─── Records for this task ───
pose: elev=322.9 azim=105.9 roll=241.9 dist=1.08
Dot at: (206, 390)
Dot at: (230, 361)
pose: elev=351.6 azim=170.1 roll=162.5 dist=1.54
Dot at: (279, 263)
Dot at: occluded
───
─── Records for this task ───
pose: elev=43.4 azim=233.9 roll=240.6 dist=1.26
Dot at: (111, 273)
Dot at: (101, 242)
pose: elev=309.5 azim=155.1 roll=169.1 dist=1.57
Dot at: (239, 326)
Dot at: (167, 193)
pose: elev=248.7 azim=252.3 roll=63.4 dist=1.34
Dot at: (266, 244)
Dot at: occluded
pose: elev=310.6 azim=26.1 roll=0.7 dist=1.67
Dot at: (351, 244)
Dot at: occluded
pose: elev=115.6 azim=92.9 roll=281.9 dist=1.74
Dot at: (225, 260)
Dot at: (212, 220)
───
> [Task brief]
Extract every line of the items above that contains the string "roll", matching case exactly.

> [Task answer]
pose: elev=322.9 azim=105.9 roll=241.9 dist=1.08
pose: elev=351.6 azim=170.1 roll=162.5 dist=1.54
pose: elev=43.4 azim=233.9 roll=240.6 dist=1.26
pose: elev=309.5 azim=155.1 roll=169.1 dist=1.57
pose: elev=248.7 azim=252.3 roll=63.4 dist=1.34
pose: elev=310.6 azim=26.1 roll=0.7 dist=1.67
pose: elev=115.6 azim=92.9 roll=281.9 dist=1.74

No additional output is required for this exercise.